Selected extract —
══════
Dylan has always been an enthusiastic, vitriolic singer of blues. “Goodbye Jimmy Reed,” a tribute to the great bluesman (1926-76), is also, through his delivery, a commentary on blues conventions. Near the end of a stanza, just where the beat breaks and the guitar riff takes over, there is a moment’s gap into which it is traditional to insert a zinger. (In the Mississippi Sheiks’ “Blood in My Eyes”—which Dylan transformed on World Gone Wrong (1993) and in a memorable video, and which he alludes to in “Murder Most Foul”—they sing: “It ain’t no need a-gettin roustin yo jaws / You ain’t gonna get none of my Santa Claus.”) But here, though “I can’t play the record cause my needle got stuck” has the tone of a double entendre, it’s hard to make much of the phallic implications of “my needle.” And inserting a phrase from the Lord’s Prayer is goofily blasphemous—a confirmation of all those bad things they say about Saturday night on Sunday morning. On the other hand, his penultimate verse feels classic:

Transparent woman in a transparent dress

Suits you well, I must confess

I’ll break open your grapes, I’ll suck out that juice

I need you like my head needs a noose

Goodbye, Jimmy Reed, goodbye and so long

I thought I could resist her but I was so wrong

Dylan’s timing in the last line is devious and droll. Trying to notate its rhythm would be an advanced musicological exercise.
══════
Required tasks —
(a) Please repeat, word for word, the stretch of the Dylan passage from "Transparent woman in" through "advanced musicological exercise.".
(b) Carry the Dylan passage forward from its last sentence.
The material has no part in any of this.
══════
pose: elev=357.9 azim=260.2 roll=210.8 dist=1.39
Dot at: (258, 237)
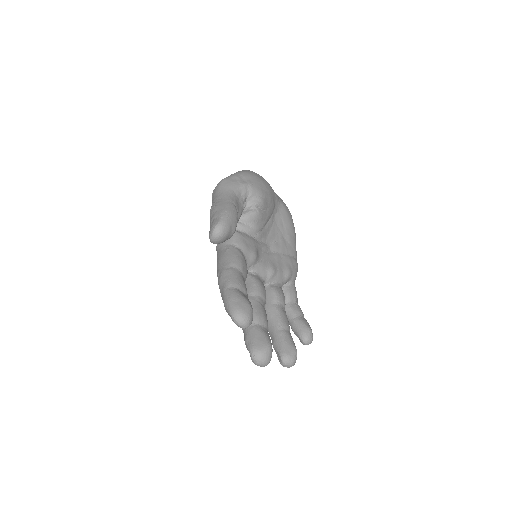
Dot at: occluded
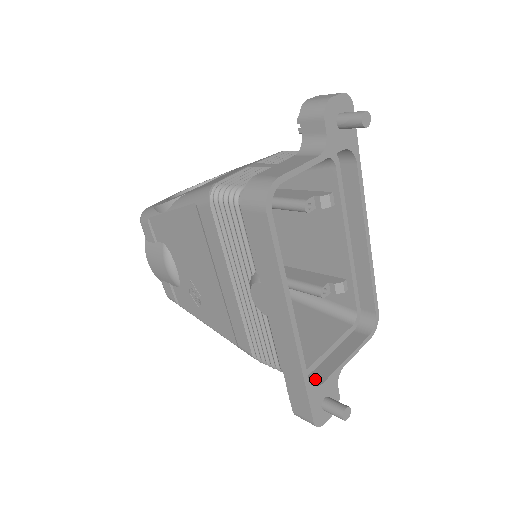
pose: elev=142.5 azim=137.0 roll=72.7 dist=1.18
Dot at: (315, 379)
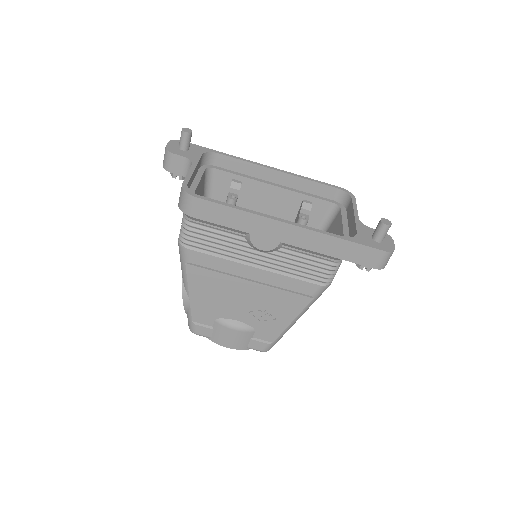
Dot at: occluded
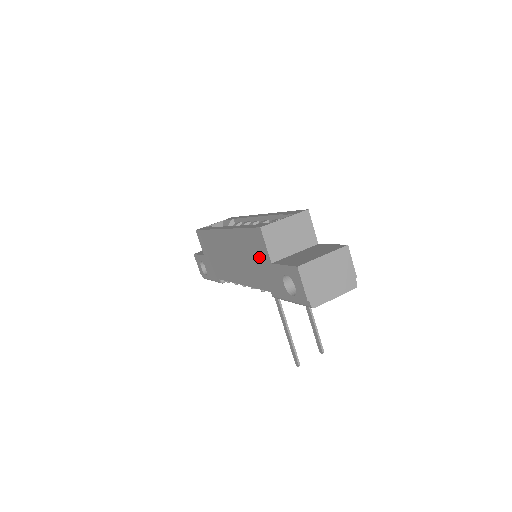
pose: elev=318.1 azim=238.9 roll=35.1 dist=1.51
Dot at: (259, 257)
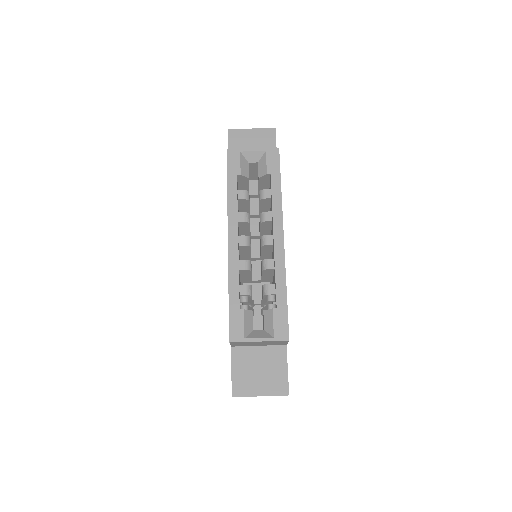
Dot at: occluded
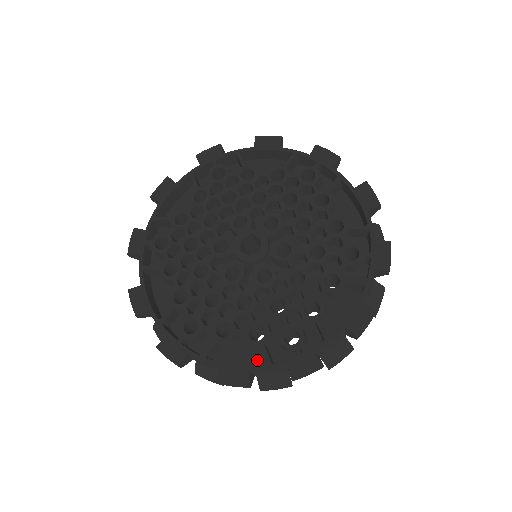
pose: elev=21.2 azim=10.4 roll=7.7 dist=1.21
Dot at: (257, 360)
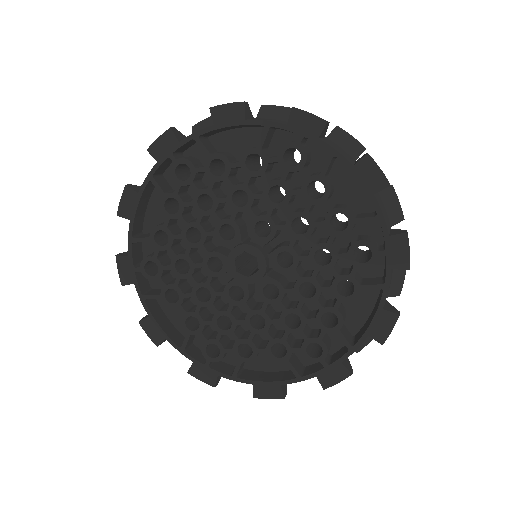
Dot at: occluded
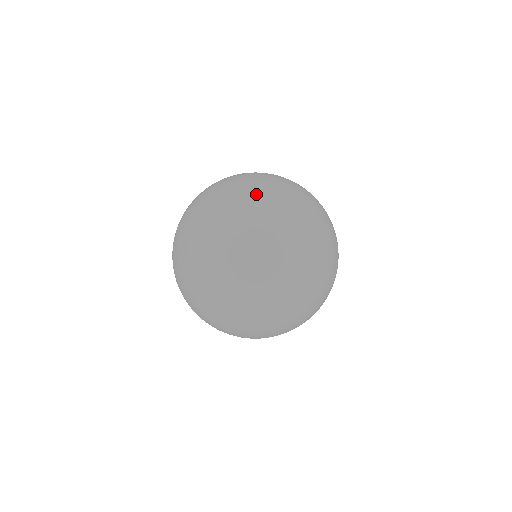
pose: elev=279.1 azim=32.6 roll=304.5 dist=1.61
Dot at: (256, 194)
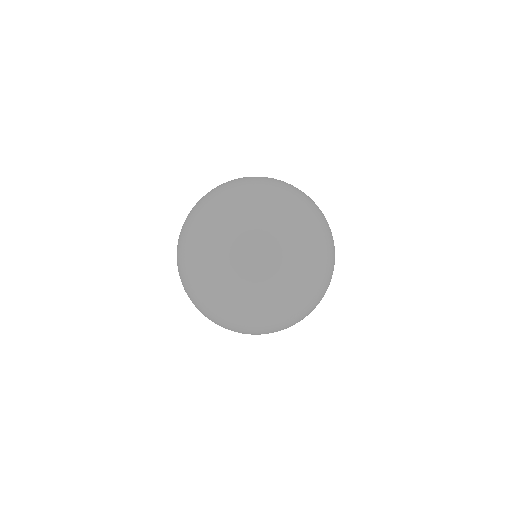
Dot at: (312, 228)
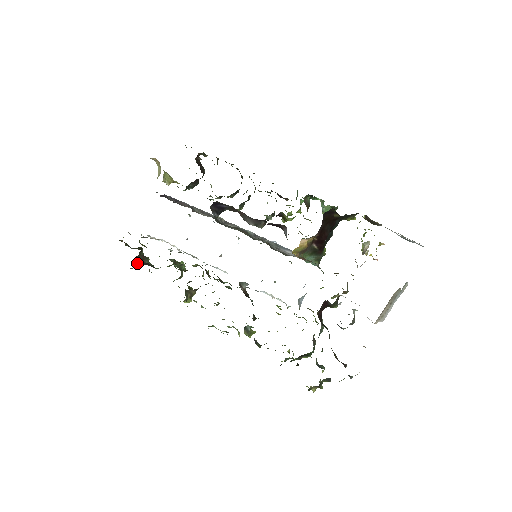
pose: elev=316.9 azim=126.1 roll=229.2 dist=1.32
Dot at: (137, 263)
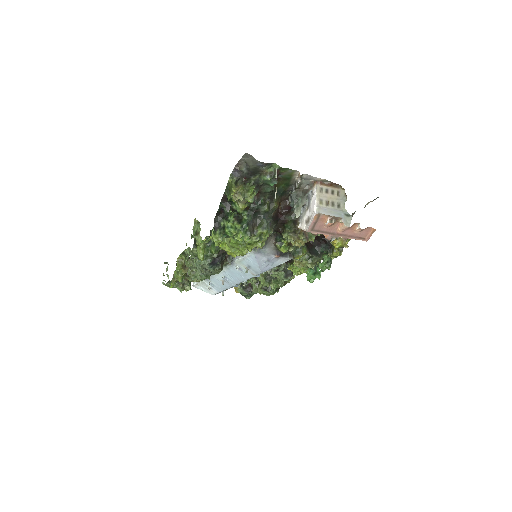
Dot at: (176, 264)
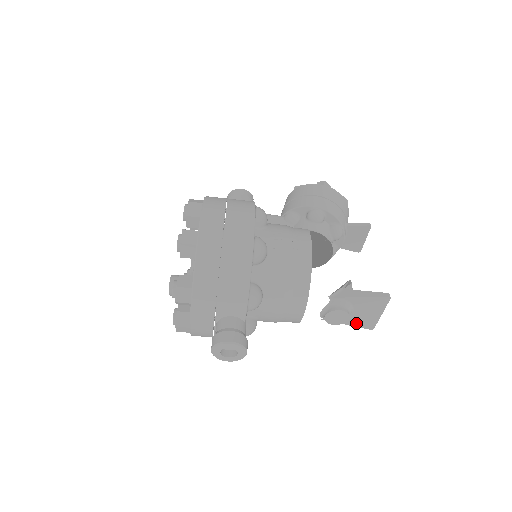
══════
Answers per task —
(a)
Transparent woman in a transparent dress

Suits you well, I must confess

I’ll break open your grapes, I’ll suck out that juice

I need you like my head needs a noose

Goodbye, Jimmy Reed, goodbye and so long

I thought I could resist her but I was so wrong

Dylan’s timing in the last line is devious and droll. Trying to notate its rhythm would be an advanced musicological exercise.

(b)
If “Goodbye Jimmy Reed” honors and muses over a whole genre (or multi-genre) of songs, other tracks enact more specific tributes. The debt of “False Prophet” to “If Lovin’ Is Believing” has already been noted (here and by other reviewers). It is a purely musical debt, not a verbal one. In a 2004 interview (Robert Hillburn, LA Times) Dylan described this process with simple exactitude:

I’ll be playing Bob Nolan’s Tumbling Tumbleweeds, for instance, in my head constantly—while I’m driving a car or talking to a person or sitting around or whatever. People will think they are talking to me and I’m talking back, but I’m not. I’m listening to the song in my head. At a certain point, some of the words will change and I’ll start writing a song.

A more peculiar and complex musical rehabitation takes place in “I’ve Made Up My Mind to Give Myself to You.” First, its general sound recalls two of Dylan’s own earlier songs: “Sad-Eyed Lady of the Lowlands” (Blonde on Blonde, 1966) and “When the Deal Goes Down” (Modern Times, 2006) are both stately waltzes led by brushwork on snare and cymbals. If the former is a famously personal hymn to Dylan’s soon-to-be wife, the latter is an elaborate reworking of Bing Crosby’s “When the Blue of the Night Meets the Gold of the Day,” with lines equally famously lifted from Henry Timrod. Especially in the vicinity of the Timrod lines, “When the Deal Goes Down” has moments vertiginously close to the edge of the maudlin—and of cliché as well. If I quote David Byrne’s maxim that “Singing is a trick to get people to listen to music for longer than they would ordinarily,” it is not to be snide, but to acknowledge the doubleness of our listening experience. As an artist in a binary medium, Dylan occasionally pulls our attention away from the lyrics that make “Visions of Johanna” and “Tangled Up in Blue” monumental or novelistic, and toward the music that, after all, makes them songs. Breaking the dyad, Dylan shows us how it is put together; music and words long for each other, sometimes in vain.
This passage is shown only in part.